▶ **Task objective**:
Each line in the records below that has the word "overlay" should be copied.

Saved entries
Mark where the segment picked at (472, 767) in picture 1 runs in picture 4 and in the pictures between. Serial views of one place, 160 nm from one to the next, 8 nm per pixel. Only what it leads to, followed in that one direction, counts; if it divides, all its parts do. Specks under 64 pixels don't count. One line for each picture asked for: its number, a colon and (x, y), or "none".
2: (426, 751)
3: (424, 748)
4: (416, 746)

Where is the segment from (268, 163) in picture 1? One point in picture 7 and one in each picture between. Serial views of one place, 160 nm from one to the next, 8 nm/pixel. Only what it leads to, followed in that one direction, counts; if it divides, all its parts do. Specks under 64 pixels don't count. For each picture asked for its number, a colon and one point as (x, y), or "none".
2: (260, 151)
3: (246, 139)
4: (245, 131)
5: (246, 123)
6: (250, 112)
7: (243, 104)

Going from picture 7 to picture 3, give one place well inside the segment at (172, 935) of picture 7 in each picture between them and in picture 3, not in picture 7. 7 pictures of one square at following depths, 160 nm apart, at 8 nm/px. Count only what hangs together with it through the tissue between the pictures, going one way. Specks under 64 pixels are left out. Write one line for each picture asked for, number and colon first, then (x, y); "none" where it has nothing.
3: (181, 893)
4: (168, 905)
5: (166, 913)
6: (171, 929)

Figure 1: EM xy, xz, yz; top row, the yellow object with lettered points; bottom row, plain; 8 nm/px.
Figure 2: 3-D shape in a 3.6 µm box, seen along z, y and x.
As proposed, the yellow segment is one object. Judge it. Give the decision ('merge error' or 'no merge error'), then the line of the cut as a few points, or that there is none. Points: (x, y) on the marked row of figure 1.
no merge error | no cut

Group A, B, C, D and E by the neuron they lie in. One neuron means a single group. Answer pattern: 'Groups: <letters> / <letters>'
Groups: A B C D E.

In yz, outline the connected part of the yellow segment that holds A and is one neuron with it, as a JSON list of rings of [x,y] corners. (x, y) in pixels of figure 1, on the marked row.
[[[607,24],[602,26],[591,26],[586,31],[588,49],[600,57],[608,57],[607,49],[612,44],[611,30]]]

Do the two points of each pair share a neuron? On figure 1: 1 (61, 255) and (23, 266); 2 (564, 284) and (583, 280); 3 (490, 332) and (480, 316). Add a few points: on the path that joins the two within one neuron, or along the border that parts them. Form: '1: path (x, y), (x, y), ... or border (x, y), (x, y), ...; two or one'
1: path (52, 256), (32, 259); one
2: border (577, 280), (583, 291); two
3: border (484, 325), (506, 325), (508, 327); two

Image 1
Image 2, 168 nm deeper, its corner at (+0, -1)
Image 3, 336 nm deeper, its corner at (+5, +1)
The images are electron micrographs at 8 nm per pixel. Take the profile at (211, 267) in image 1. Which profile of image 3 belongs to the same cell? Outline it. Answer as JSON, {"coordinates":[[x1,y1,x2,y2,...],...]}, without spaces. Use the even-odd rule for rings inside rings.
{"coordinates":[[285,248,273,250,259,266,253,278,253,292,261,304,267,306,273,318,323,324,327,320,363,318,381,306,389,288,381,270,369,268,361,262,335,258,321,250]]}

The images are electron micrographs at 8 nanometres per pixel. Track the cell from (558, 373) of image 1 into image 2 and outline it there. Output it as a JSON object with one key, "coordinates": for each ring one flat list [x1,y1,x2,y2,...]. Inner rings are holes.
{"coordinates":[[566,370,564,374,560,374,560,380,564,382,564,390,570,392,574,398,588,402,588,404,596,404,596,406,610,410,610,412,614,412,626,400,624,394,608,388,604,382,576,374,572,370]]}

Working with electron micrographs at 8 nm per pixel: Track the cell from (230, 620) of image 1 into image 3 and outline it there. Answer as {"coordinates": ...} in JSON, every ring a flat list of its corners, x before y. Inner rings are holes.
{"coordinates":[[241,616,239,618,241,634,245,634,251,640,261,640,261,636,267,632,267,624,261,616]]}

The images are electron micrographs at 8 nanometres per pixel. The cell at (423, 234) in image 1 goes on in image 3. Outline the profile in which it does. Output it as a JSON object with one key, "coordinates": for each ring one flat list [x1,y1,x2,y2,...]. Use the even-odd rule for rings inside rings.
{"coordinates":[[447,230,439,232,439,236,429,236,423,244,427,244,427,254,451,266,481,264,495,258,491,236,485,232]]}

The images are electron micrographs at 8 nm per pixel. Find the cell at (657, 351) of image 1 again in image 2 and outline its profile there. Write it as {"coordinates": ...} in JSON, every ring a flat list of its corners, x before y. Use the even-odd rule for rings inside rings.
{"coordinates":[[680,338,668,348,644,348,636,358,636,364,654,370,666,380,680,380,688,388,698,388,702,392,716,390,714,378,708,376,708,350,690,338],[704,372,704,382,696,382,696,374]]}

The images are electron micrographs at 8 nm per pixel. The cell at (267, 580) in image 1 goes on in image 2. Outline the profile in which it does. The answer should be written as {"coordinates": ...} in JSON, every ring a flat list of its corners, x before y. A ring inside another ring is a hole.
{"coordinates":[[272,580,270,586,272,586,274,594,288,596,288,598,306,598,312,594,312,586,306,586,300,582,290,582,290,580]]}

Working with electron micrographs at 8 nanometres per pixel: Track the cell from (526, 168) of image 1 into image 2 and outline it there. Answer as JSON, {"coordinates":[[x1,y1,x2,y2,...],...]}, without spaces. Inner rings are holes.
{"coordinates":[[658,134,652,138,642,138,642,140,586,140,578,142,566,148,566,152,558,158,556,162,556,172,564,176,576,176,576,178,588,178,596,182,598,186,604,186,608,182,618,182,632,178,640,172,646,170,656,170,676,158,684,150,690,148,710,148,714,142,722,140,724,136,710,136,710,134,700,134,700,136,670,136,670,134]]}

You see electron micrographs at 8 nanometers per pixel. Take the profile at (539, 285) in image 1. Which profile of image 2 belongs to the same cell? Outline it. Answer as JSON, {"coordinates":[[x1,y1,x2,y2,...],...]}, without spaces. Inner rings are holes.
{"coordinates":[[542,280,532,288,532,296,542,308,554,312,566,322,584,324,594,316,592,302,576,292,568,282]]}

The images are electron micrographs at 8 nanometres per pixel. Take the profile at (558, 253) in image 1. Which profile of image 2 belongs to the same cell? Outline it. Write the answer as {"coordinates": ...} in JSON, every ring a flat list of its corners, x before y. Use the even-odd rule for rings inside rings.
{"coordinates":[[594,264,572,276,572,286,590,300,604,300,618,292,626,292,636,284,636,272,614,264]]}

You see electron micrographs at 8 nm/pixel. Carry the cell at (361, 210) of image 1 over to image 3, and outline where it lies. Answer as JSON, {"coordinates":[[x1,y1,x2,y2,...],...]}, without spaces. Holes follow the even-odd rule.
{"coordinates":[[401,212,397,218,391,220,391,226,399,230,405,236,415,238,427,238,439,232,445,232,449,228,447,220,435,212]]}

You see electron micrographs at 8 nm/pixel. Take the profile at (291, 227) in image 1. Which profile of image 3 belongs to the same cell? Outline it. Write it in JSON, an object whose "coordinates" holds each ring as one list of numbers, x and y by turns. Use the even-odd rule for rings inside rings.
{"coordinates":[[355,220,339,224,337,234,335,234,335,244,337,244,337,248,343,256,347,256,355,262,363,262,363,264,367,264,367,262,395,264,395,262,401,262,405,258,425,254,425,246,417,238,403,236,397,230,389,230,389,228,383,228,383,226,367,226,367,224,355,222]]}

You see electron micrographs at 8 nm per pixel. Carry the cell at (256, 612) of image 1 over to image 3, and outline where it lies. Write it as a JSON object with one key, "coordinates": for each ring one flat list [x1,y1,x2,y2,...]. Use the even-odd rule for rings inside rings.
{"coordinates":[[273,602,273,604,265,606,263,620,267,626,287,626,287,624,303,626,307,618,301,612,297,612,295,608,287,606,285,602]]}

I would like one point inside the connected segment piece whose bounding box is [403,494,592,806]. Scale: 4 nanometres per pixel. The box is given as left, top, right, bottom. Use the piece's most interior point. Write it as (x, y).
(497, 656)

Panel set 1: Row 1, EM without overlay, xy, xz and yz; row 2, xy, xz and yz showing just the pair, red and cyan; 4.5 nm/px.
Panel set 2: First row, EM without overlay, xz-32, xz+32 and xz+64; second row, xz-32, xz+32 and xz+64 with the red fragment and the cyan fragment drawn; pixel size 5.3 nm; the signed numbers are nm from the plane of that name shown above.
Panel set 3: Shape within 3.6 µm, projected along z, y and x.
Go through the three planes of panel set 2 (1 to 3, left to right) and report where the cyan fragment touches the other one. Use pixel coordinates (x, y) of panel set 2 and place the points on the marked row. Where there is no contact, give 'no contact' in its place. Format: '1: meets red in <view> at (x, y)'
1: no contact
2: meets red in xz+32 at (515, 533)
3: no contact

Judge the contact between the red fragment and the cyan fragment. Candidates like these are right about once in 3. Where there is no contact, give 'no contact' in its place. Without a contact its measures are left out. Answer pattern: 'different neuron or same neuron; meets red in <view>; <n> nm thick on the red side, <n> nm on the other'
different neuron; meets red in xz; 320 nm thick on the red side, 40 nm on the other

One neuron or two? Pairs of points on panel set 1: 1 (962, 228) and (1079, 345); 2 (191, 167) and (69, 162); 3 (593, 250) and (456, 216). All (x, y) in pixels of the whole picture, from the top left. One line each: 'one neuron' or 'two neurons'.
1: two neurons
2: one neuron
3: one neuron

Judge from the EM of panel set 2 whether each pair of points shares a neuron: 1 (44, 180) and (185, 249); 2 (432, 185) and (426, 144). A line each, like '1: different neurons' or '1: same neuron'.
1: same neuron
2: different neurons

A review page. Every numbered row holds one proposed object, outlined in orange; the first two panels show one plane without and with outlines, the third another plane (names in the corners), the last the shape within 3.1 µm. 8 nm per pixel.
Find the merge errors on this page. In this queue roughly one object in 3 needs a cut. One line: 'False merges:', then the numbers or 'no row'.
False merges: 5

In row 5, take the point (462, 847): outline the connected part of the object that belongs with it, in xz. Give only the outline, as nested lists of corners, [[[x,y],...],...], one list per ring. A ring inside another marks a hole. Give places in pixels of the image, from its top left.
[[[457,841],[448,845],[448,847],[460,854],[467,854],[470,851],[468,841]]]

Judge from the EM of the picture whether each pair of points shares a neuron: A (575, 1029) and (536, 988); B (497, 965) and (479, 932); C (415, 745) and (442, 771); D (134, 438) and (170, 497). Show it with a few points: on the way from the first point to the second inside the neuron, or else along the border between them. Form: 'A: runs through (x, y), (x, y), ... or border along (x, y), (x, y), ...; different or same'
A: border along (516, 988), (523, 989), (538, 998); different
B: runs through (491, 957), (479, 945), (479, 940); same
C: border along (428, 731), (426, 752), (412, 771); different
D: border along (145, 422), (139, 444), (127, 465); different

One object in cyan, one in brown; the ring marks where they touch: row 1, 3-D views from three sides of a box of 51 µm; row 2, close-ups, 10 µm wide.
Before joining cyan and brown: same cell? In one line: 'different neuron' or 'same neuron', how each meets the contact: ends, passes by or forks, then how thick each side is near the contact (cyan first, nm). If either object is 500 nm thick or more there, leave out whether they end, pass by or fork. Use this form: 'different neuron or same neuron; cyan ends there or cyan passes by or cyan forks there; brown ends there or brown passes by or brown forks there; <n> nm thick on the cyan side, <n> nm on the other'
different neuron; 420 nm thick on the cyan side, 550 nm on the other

▶ **Answer to this problem**:
Panel set 1: Row 1, EM without overlay, xy, xz and yz; row 2, xy, xz and yz showing just the pair, red and cyan; 4.5 nm/px.
Panel set 2: First row, EM without overlay, xz-32, xz+32 and xz+64; second row, xz-32, xz+32 and xz+64 with the red fragment and the cyan fragment drawn; pixel size 5.3 nm; the signed numbers are nm from the plane of that name shown above.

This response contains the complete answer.